Since the 1995 discovery of the first extrasolar planet, 51 Pegasi b, about 700 planets orbiting around stars other than our Sun have been discovered so far. Understanding the origins and evolution of extrasolar planets has become one of the hottest and the most fundamental themes in modern astronomy. The team of scientists led by Fujiwara conducted research exploring this new frontier and concentrated their efforts on finding debris disks that could indicate planet formation.
According to a widely accepted recent scenario of planet formation, rocky planets like Earth begin as an aggregation of cosmic dust and then continue their development as an accumulation of planetesimals around young stars. A substantial amount of dust would be generated from the collisions of planetesimals around main sequence stars in the later phase of the planet formation process. Light absorbed from the central star would heat the grains of debris dust and re-emit its energy in infrared wavelengths. In light of this information, the team decided to focus their initial research on finding stars that have disks around them. They used the brand-new infrared map of the entire sky based on observations with AKARI, the Japanese infrared satellite, to conduct their search.
The team discovered that the Sun-like star HD 15407A, located 180 light-years away in the constellation Perseus, emits bright infrared light relative to its visible light. Because HD 15407A is a main sequence star, active collisions of planetesimals around it could produce a large amount of dust and emit infrared light.
The team conducted follow-up observations of the star using Spitzer, the infrared space telescope operated by Caltech and NASA. Spitzer’s high sensitivity and sharp spatial resolution in the infrared allowed the researchers to identify the amount and mineralogical nature of the debris dust. Their examination of the Spitzer spectrum of HD 15407A revealed that at least 100 trillion tons of tiny particles of quartz dust orbit the star. They also found that the dust is located about 1 astronomical unit from the central star in the so-called “terrestrial planet region” (1 AU is the average Earth-Sun distance). This is the first study that not only reveals the presence of a quartz disk of dust around a Sun-like main sequence star, but also precisely determines its amount and spatial distribution.
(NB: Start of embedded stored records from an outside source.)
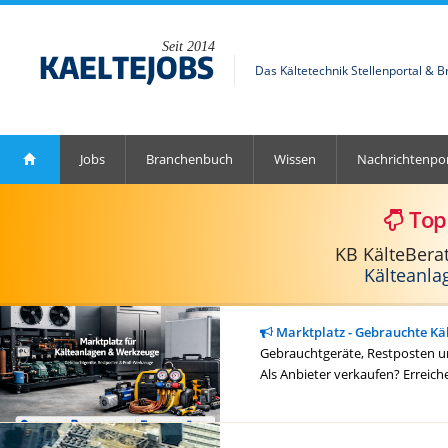
Seit 2014
Das Kältetechnik Stellenportal & 
Jobs
Branchenbuch
Wissen
Nachrichtenpor
Top
KB KälteBera
Kälteanla
Marktplatz - Gebrauchte Kä
Gebrauchtgeräte, Restposten un
Als Anbieter verkaufen? Erreich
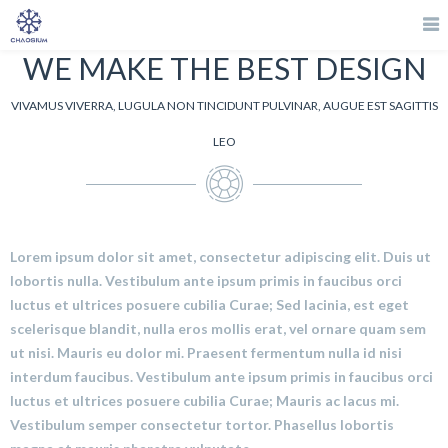
WE MAKE THE BEST DESIGN
VIVAMUS VIVERRA, LUGULA NON TINCIDUNT PULVINAR, AUGUE EST SAGITTIS
LEO
Lorem ipsum dolor sit amet, consectetur adipiscing elit. Duis ut
lobortis nulla. Vestibulum ante ipsum primis in faucibus orci
luctus et ultrices posuere cubilia Curae; Sed lacinia, est eget
scelerisque blandit, nulla eros mollis erat, vel ornare quam sem
ut nisi. Mauris eu dolor mi. Praesent fermentum nulla id nisi
interdum faucibus. Vestibulum ante ipsum primis in faucibus orci
luctus et ultrices posuere cubilia Curae; Mauris ac lacus mi.
Vestibulum semper consectetur tortor. Phasellus lobortis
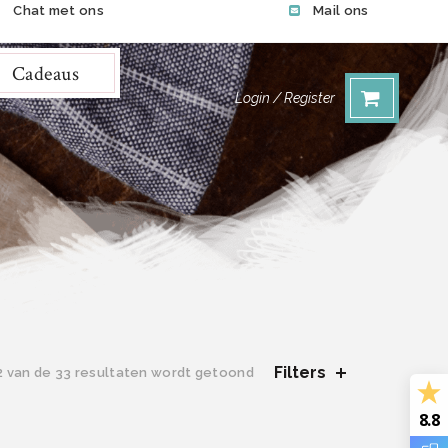
Chat met ons
Mail ons
Cadeaus
Login / Register
Filters
Gesorteerd
2 van de 33 resultaten wordt getoond
op
nieuwste
8.8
Quartz dust seems to be a rather rare kind of dust in the universe, and it is not yet clear how the quartz dust observed around HD 15407A formed. Since Earth’s crust contains a large amount of quartz-like minerals, this suggests that the quartz dust around HD 15407A might come from the surface layers of large rocky bodies colliding with other planetesimals orbiting the star. “We have used two infrared space telescopes to discover a precious star with a rare disk of quartz dust that may contribute to revealing the secrets of planetary materials,” said Fujiwara. “We would like to examine this star more thoroughly by combining theory with laboratory studies to further our understanding of the planet formation process.”